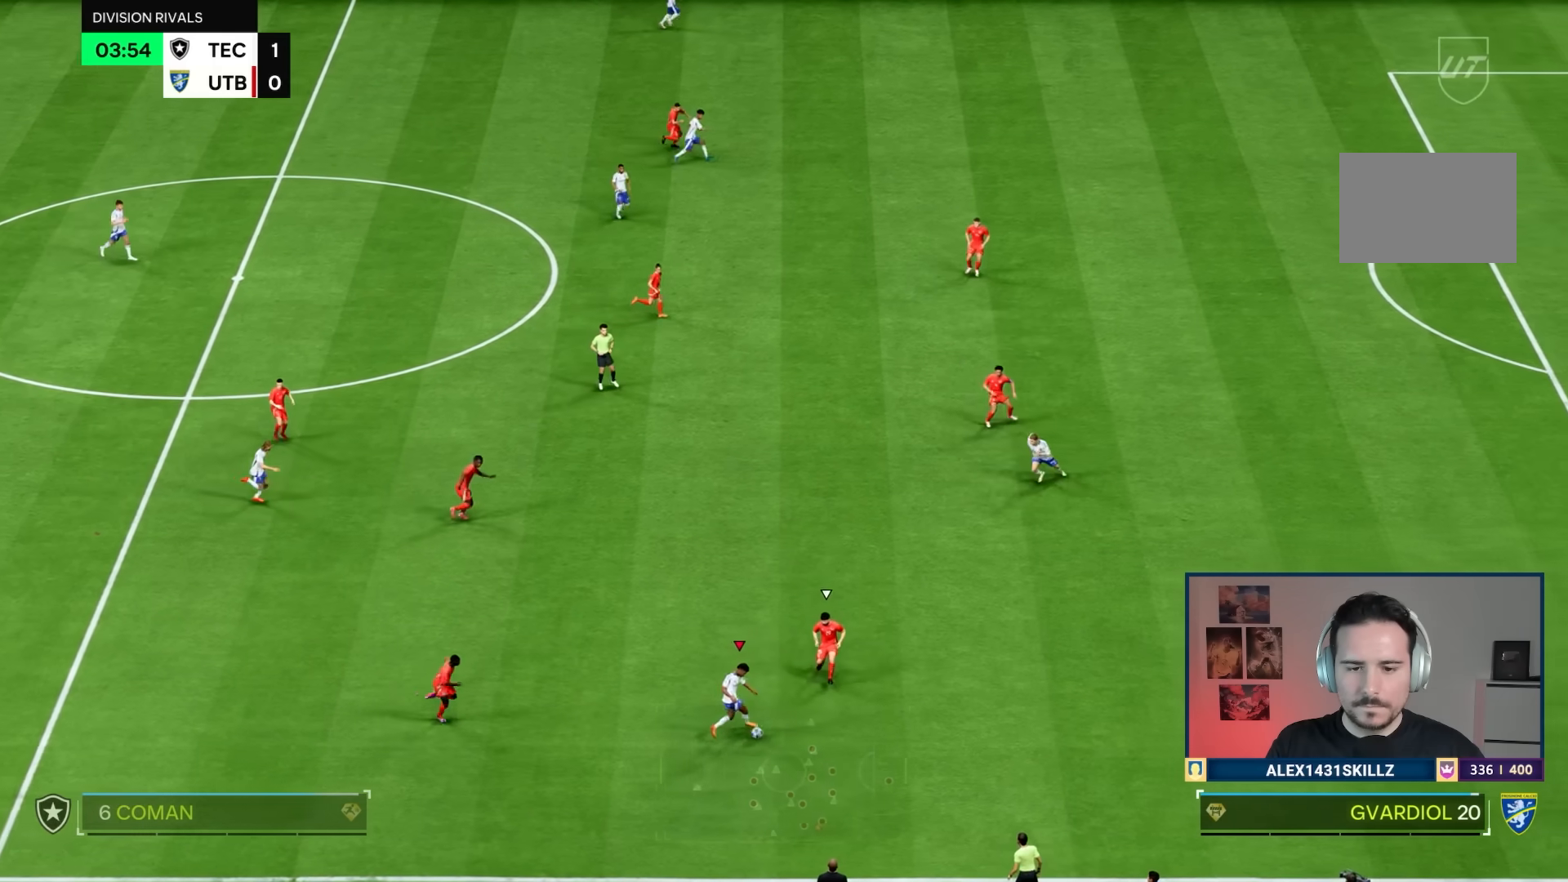
{"buttons": [], "left_stick": "up-left", "right_stick": "center", "events": [[383, "L1", "up"], [383, "left_stick", "up-left"]]}
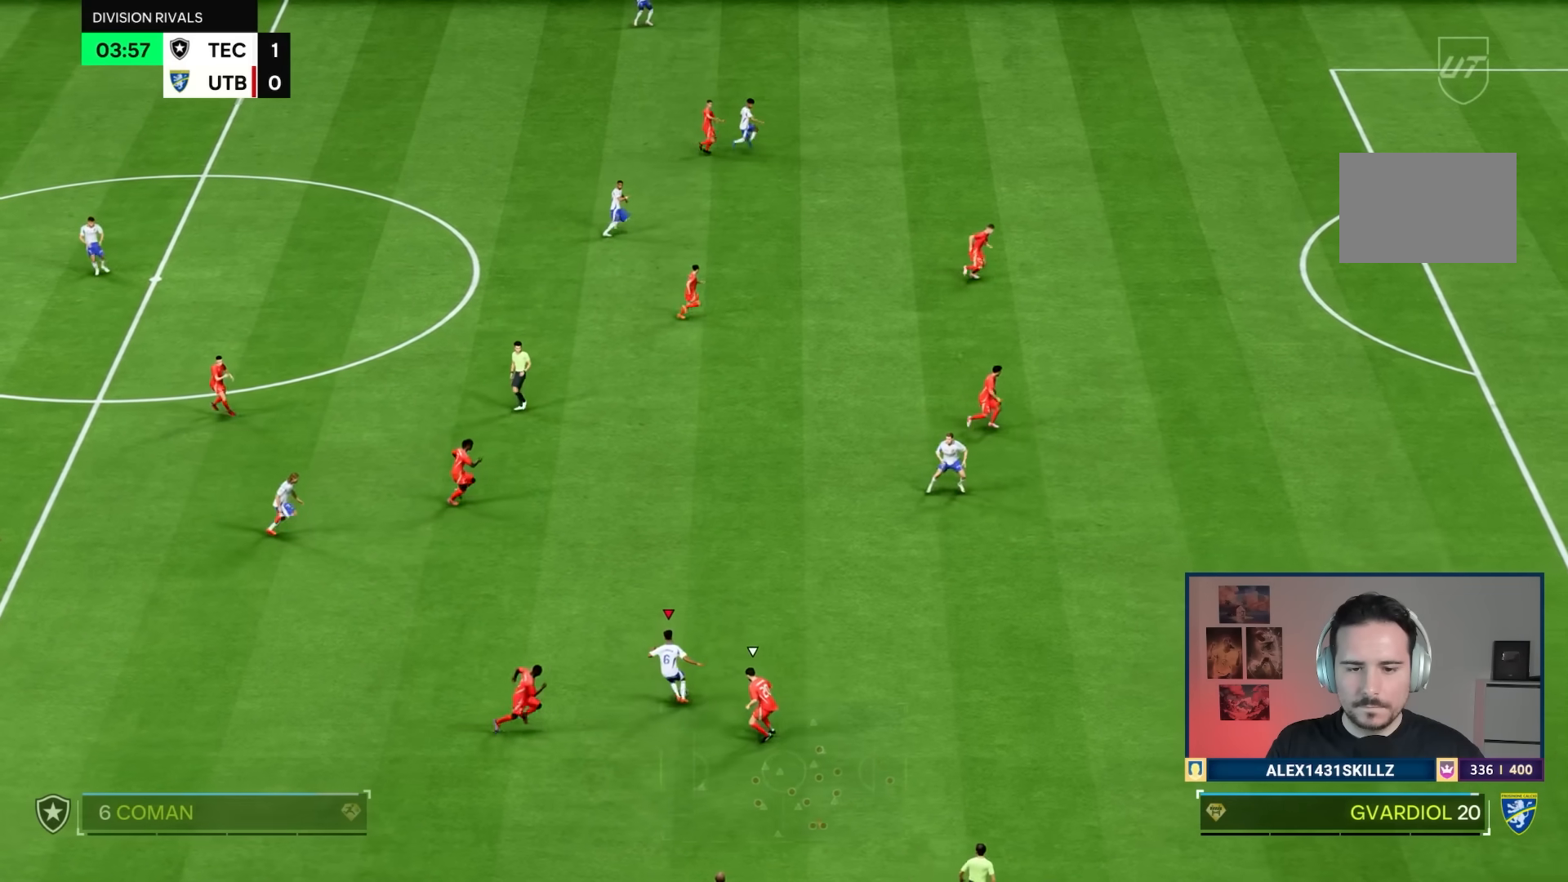
{"buttons": ["R1"], "left_stick": "up-right", "right_stick": "center", "events": [[284, "left_stick", "up-right"], [451, "R1", "down"]]}
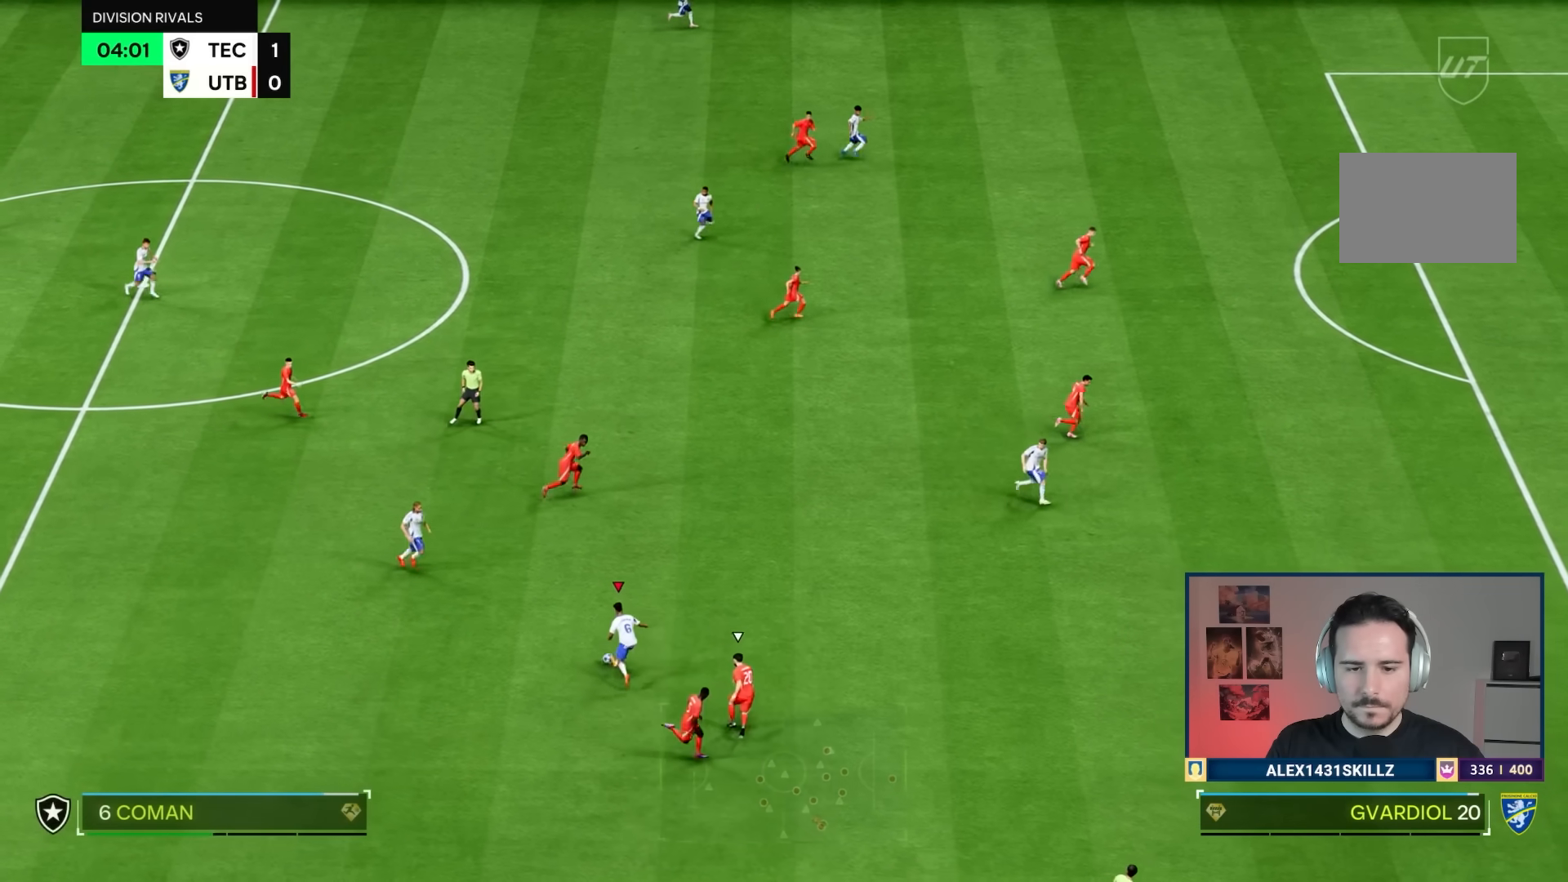
{"buttons": ["R1"], "left_stick": "right", "right_stick": "center", "events": [[300, "left_stick", "right"]]}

PROBLEM DETAILS. If you see a picture in the listing, skip it while copying everything else exactly.

EXERCISE SOLUTION.
{"buttons": [], "left_stick": "up-left", "right_stick": "center", "events": [[383, "L1", "up"], [383, "left_stick", "up-left"]]}
{"buttons": ["R1"], "left_stick": "up-right", "right_stick": "center", "events": [[284, "left_stick", "up-right"], [451, "R1", "down"]]}
{"buttons": ["R1"], "left_stick": "right", "right_stick": "center", "events": [[300, "left_stick", "right"]]}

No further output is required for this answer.